Classifier training
After nine focal species had been identified, custom-made single-species classifiers were trained for each focal species using the machine learning clustering software Kaleidoscope Pro v 5.4.8 (Wildlife Acoustics). Each classifier was used to detect and identify vocalizations from one species. Kaleidoscope Pro uses a two-step process for species identification: scanning and clustering. During the scanning step, Kaleidoscope scans the dataset of audio files for sounds that match a set of signal parameters tuned to pick up the focal species. Those matching target sounds are extracted, and Kaleidoscope then clusters those sounds based on similarity, and those clusters can be trained to accurately place vocalizations from the focal species into one cluster, while noise and similar sounding species go in other clusters. Appropriate signal parameters were chosen by measuring the minimum frequency, maximum frequency, minimum motif duration, maximum motif duration, and maximum inter-syllable gap of five unattenuated recordings of each focal species. Unattenuated vocalizations were collected from among the site recordings and found during the manual identification step. Absolute minima and absolute maxima, rather than averages, were used to ensure the edges of detected vocalizations were not lost during the scanning step. Spectrogram measurements were taken in Raven Pro v 1.6.4 (Cornell Lab of Ornithology, Ithaca, NY, USA). Signal detection parameters for each species classifier can be found in Table 1.

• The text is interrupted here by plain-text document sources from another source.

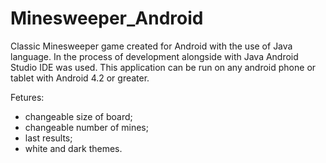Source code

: # Minesweeper_Android
Classic Minesweeper game created for Android with the use of Java language. 
In the process of development alongside with Java Android Studio IDE was used.
This application can be run on any android phone or tablet with Android 4.2 or greater.

Fetures:
- changeable size of board;
- changeable number of mines;
- last results;
- white and dark themes.
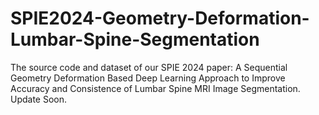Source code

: # SPIE2024-Geometry-Deformation-Lumbar-Spine-Segmentation
The source code and dataset of our SPIE 2024 paper: A Sequential Geometry Deformation Based Deep Learning Approach to Improve Accuracy and Consistence of Lumbar Spine MRI Image Segmentation.  
Update Soon.
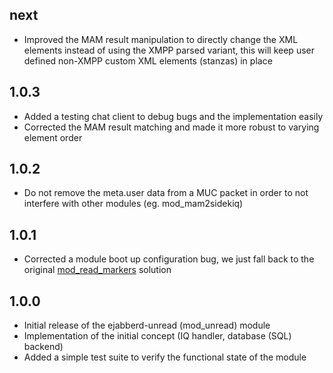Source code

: ## next

* Improved the MAM result manipulation to directly change the XML elements
  instead of using the XMPP parsed variant, this will keep user defined
  non-XMPP custom XML elements (stanzas) in place

## 1.0.3

* Added a testing chat client to debug bugs and the implementation easily
* Corrected the MAM result matching and made it more robust to varying element
  order

## 1.0.2

* Do not remove the meta.user data from a MUC packet in order to not interfere
  with other modules (eg. mod_mam2sidekiq)

## 1.0.1

* Corrected a module boot up configuration bug, we just fall back to the
  original [mod_read_markers](https://github.com/hausgold/ejabberd-read-markers)
  solution

## 1.0.0

* Initial release of the ejabberd-unread (mod_unread) module
* Implementation of the initial concept (IQ handler, database (SQL) backend)
* Added a simple test suite to verify the functional state of the module
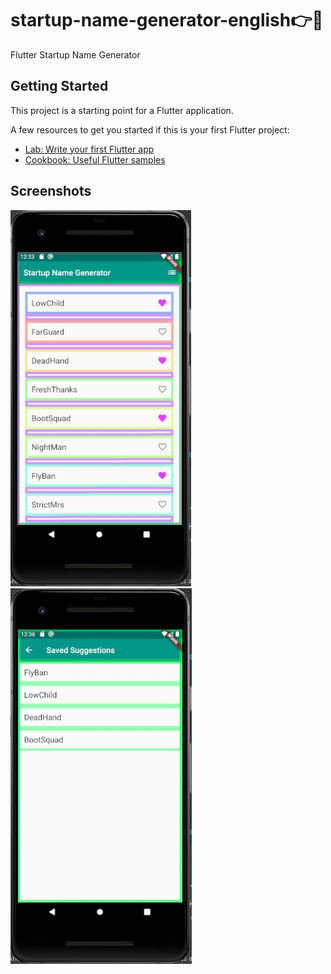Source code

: # startup-name-generator-english ​👉​💭​

Flutter Startup Name Generator

## Getting Started

This project is a starting point for a Flutter application.

A few resources to get you started if this is your first Flutter project:

- [Lab: Write your first Flutter app](https://flutter.dev/docs/get-started/codelab)
- [Cookbook: Useful Flutter samples](https://flutter.dev/docs/cookbook)

## Screenshots

<img src="/screenshots/main-screen.jpg" />
<img src="/screenshots/favorite-screen.jpg" />
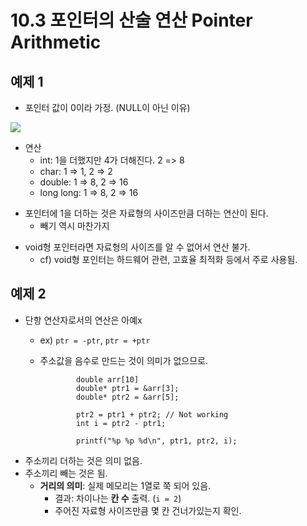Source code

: # 10.3 포인터의 산술 연산 Pointer Arithmetic

## 예제 1

- 포인터 값이 0이라 가정. (NULL이 아닌 이유)

<img src="https://github.com/uber9ma/following_C/blob/master/images/chapter10/array5.png?raw=true">

- 연산
  - int: 1을 더했지만 4가 더해진다. 2 => 8
  - char: 1 => 1, 2 => 2
  - double: 1 => 8, 2 => 16
  - long long: 1 => 8, 2 => 16

* 포인터에 1을 더하는 것은 자료형의 사이즈만큼 더하는 연산이 된다.
  - 빼기 역시 마찬가지

- void형 포인터라면 자료형의 사이즈를 알 수 없어서 연산 불가.
  - cf) void형 포인터는 하드웨어 관련, 고효율 최적화 등에서 주로 사용됨.

## 예제 2

- 단항 연산자로서의 연산은 아예x
  - ex) `ptr = -ptr`, `ptr = +ptr`
  - 주소값을 음수로 만드는 것이 의미가 없으므로.


                double arr[10]
                double* ptr1 = &arr[3];
                double* ptr2 = &arr[5];

                ptr2 = ptr1 + ptr2; // Not working
                int i = ptr2 - ptr1;

                printf("%p %p %d\n", ptr1, ptr2, i);

- 주소끼리 더하는 것은 의미 없음.
- 주소끼리 빼는 것은 됨.
  - **거리의 의미**: 실제 메모리는 1열로 쭉 되어 있음.
    - 결과: 차이나는 __칸 수__ 출력. (`i = 2`)
    - 주어진 자료형 사이즈만큼 몇 칸 건너가있는지 확인.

Once appropriate signal parameters had been identified, a training dataset was compiled for each species. For each classifier, the training dataset contained a) examples of vocalizations from the focal species at the study site, b) randomly selected audio files from the study site which did not include vocalizations from the focal species to be used as negative examples, c) clean recordings of the focal species obtained from the online sound library Xeno-Canto (xeno-canto.org), and d) example audio recordings from the cohort of non-focal species which occur at the study site, also from Xeno-Canto. Setting up the training datasets this way ensured that there were clear examples of the focal species’ vocalization as well as realistic examples containing the type of interfering background noise experienced at the site. Recordings of non-focal species and of random audio from the study site were used as negative examples, i.e., potentially similar sounding vocalizations and background noise which the classifier was trained to identify as non-target sounds. The amount of data for each category can be found in Table 1. Using non-bat analysis mode, Kaleidoscope was then employed to scan and cluster the recordings from the training dataset, using 2.0 max distance from cluster center to include inputs, a 5.33ms FFT window, 12 max states, 0.5 max distance from cluster center for building clusters, and 500 max clusters. Among all the resulting clusters which contained at least one detection of the focal species, detections were manually re-classified as either the focal species or noise. Clusters which did not contain the focal species were left as is. These edited cluster IDs were then used to create a new clustering algorithm. The training and re-clustering steps were repeated for multiple iterations until the accuracy reached 80% or improvement plateaued, resulting in the final trained classifiers.